Wherever the word "subida" shows up in the data, report the line it sits in.
= Beginning of Section =
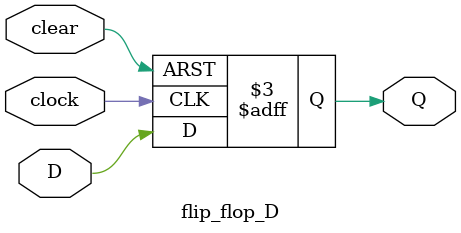
<source format=v>
module flip_flop_D (
    input D,                // Entrada de dados
    input clock,            // Sinal de clock
    input clear,            // Sinal de reset (clear)
    output reg Q            // Saída do flip-flop
);

    // Sempre que houver uma transição de borda de subida no clock ou uma transição de borda de descida no clear
    always @ (posedge clock, negedge clear) begin
        
        // Se o sinal clear estiver ativo (0), zera a saída Q
        if(clear == 1'b0) 
            Q <= 1'b0;
        // Caso contrário, se houver uma borda de subida no clock, atualiza a saída Q com o valor de D
        else if(clock) 
            Q <= D;
    end

endmodule

/*
  Este módulo implementa um flip-flop tipo D.
  - A saída Q é atualizada com o valor da entrada D na borda de subida do clock.
  - Se o sinal de clear estiver ativo (0), a saída Q será zerada (0).
*/

</source>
= End of Section =
§ **Result of the exercise**
    // Sempre que houver uma transição de borda de subida no clock ou uma transição de borda de descida no clear
        // Caso contrário, se houver uma borda de subida no clock, atualiza a saída Q com o valor de D
  - A saída Q é atualizada com o valor da entrada D na borda de subida do clock.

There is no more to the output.